In context: Apple iPhone sales have slowed in recent years, standing at 116 million units for the first nine months of 2020. However, according to reports, Apple is asking suppliers to ramp up production for the first half of 2021, signaling a potential smartphone supercycle that could see shipments once again reach 2015 levels.

Demand for the iPhone 12 and iPhone 11 has reportedly surged in the last few months, despite the lasting financial uncertainty caused by the pandemic. It turns out that Apple's first 5G handsets are enticing consumers to upgrade, while 5G rollout is expected to cover one billion people by the end of the year. By 2026, that number is expected to be 3.5 billion, so a lot of buyers of the new iPhone 12 are early adopters.

According to a Nikkei report, Apple has increased its orders of the latest iPhone at manufacturers, as it expects sales to reach as high as 96 million units for the first half of 2021.

To put things in perspective, Apple plans to sell between 20 to 30 percent more iPhones in 2021 than it did in 2019, which comes out at about 230 million units, including the new iPhone 12 series, the iPhone 11 and the iPhone SE. However, that depends on overcoming several supply chain issues that have been popping up as of late.
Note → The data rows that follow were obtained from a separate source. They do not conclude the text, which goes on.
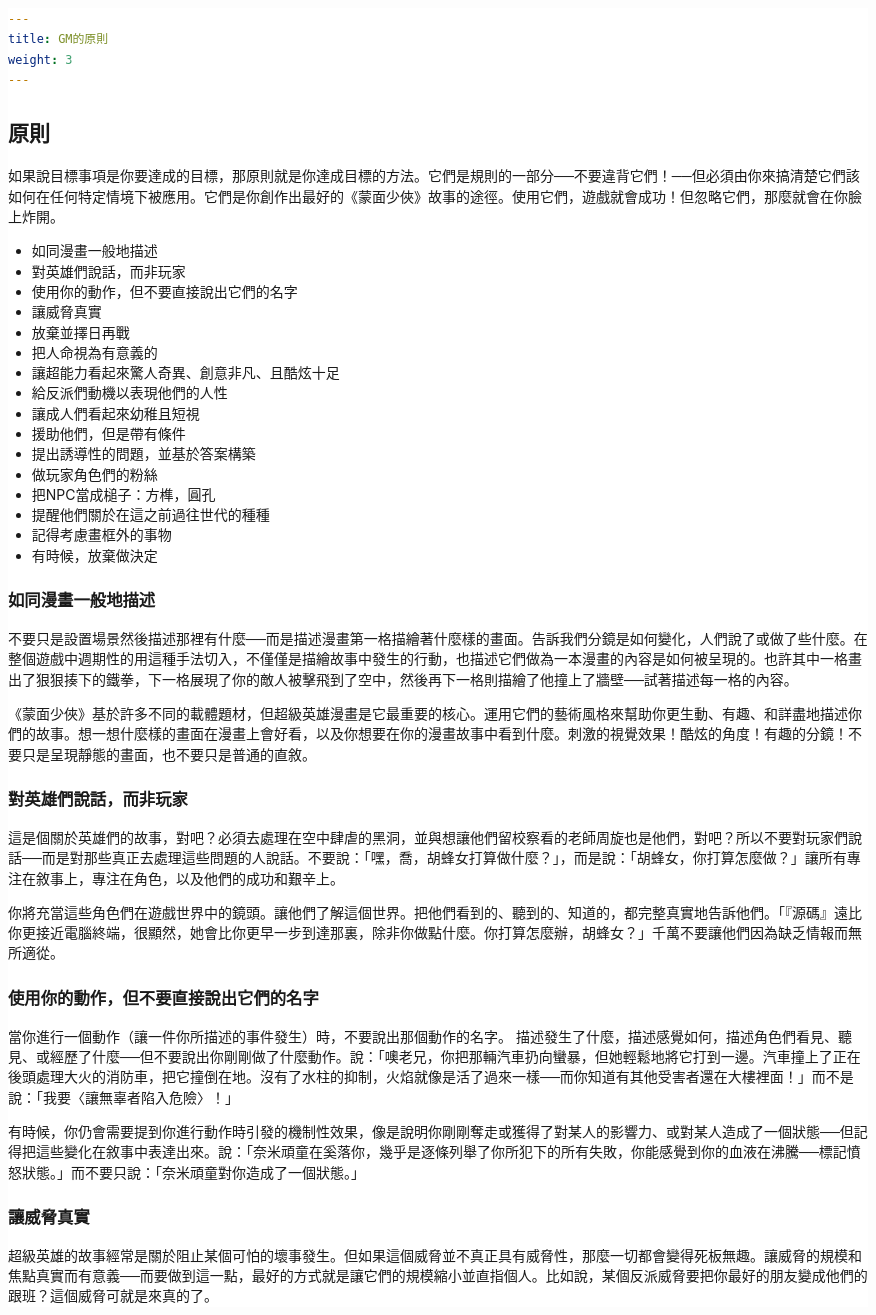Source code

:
 ```yaml
---
title: GM的原則
weight: 3
---
```

## 原則
如果說目標事項是你要達成的目標，那原則就是你達成目標的方法。它們是規則的一部分──不要違背它們！──但必須由你來搞清楚它們該如何在任何特定情境下被應用。它們是你創作出最好的《蒙面少俠》故事的途徑。使用它們，遊戲就會成功！但忽略它們，那麼就會在你臉上炸開。
* 如同漫畫一般地描述
* 對英雄們說話，而非玩家
* 使用你的動作，但不要直接說出它們的名字
* 讓威脅真實
* 放棄並擇日再戰
* 把人命視為有意義的
* 讓超能力看起來驚人奇異、創意非凡、且酷炫十足
* 給反派們動機以表現他們的人性
* 讓成人們看起來幼稚且短視
* 援助他們，但是帶有條件
* 提出誘導性的問題，並基於答案構築
* 做玩家角色們的粉絲
* 把NPC當成槌子：方榫，圓孔
* 提醒他們關於在這之前過往世代的種種
* 記得考慮畫框外的事物
* 有時候，放棄做決定

### 如同漫畫一般地描述
不要只是設置場景然後描述那裡有什麼──而是描述漫畫第一格描繪著什麼樣的畫面。告訴我們分鏡是如何變化，人們說了或做了些什麼。在整個遊戲中週期性的用這種手法切入，不僅僅是描繪故事中發生的行動，也描述它們做為一本漫畫的內容是如何被呈現的。也許其中一格畫出了狠狠揍下的鐵拳，下一格展現了你的敵人被擊飛到了空中，然後再下一格則描繪了他撞上了牆壁──試著描述每一格的內容。

《蒙面少俠》基於許多不同的載體題材，但超級英雄漫畫是它最重要的核心。運用它們的藝術風格來幫助你更生動、有趣、和詳盡地描述你們的故事。想一想什麼樣的畫面在漫畫上會好看，以及你想要在你的漫畫故事中看到什麼。刺激的視覺效果！酷炫的角度！有趣的分鏡！不要只是呈現靜態的畫面，也不要只是普通的直敘。


### 對英雄們說話，而非玩家
這是個關於英雄們的故事，對吧？必須去處理在空中肆虐的黑洞，並與想讓他們留校察看的老師周旋也是他們，對吧？所以不要對玩家們說話──而是對那些真正去處理這些問題的人說話。不要說：「嘿，喬，胡蜂女打算做什麼？」，而是說：「胡蜂女，你打算怎麼做？」讓所有專注在敘事上，專注在角色，以及他們的成功和艱辛上。

你將充當這些角色們在遊戲世界中的鏡頭。讓他們了解這個世界。把他們看到的、聽到的、知道的，都完整真實地告訴他們。「『源碼』遠比你更接近電腦終端，很顯然，她會比你更早一步到達那裏，除非你做點什麼。你打算怎麼辦，胡蜂女？」千萬不要讓他們因為缺乏情報而無所適從。


### 使用你的動作，但不要直接說出它們的名字
當你進行一個動作（讓一件你所描述的事件發生）時，不要說出那個動作的名字。
描述發生了什麼，描述感覺如何，描述角色們看見、聽見、或經歷了什麼──但不要說出你剛剛做了什麼動作。說：「噢老兄，你把那輛汽車扔向蠻暴，但她輕鬆地將它打到一邊。汽車撞上了正在後頭處理大火的消防車，把它撞倒在地。沒有了水柱的抑制，火焰就像是活了過來一樣──而你知道有其他受害者還在大樓裡面！」而不是說：「我要〈讓無辜者陷入危險〉！」

有時候，你仍會需要提到你進行動作時引發的機制性效果，像是說明你剛剛奪走或獲得了對某人的影響力、或對某人造成了一個狀態──但記得把這些變化在敘事中表達出來。說：「奈米頑童在奚落你，幾乎是逐條列舉了你所犯下的所有失敗，你能感覺到你的血液在沸騰──標記憤怒狀態。」而不要只說：「奈米頑童對你造成了一個狀態。」


### 讓威脅真實
超級英雄的故事經常是關於阻止某個可怕的壞事發生。但如果這個威脅並不真正具有威脅性，那麼一切都會變得死板無趣。讓威脅的規模和焦點真實而有意義──而要做到這一點，最好的方式就是讓它們的規模縮小並直指個人。比如說，某個反派威脅要把你最好的朋友變成他們的跟班？這個威脅可就是來真的了。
Last month, Apple said it was investigating Pegatron for potential labor violations, which could force it to abandon the long time supplier for Luxshare, which is currently in a better position to manufacture iPhones after buying two Wistron factories.

Supply chain insiders have also observed a shortage of essential components like power management chips, and recently thousands of Wistron employees took part in a riot over unfair pay.

News that the latest iPhones are selling above expectations was well received by public investors, and Apple shares were up 4 percent this morning as a result. As for the upcoming iPhone 13, analysts aren't convinced it will bring as much excitement, even as the rumor mill has been abuzz about the integration of new battery technology and an always-on display that is more energy-efficient.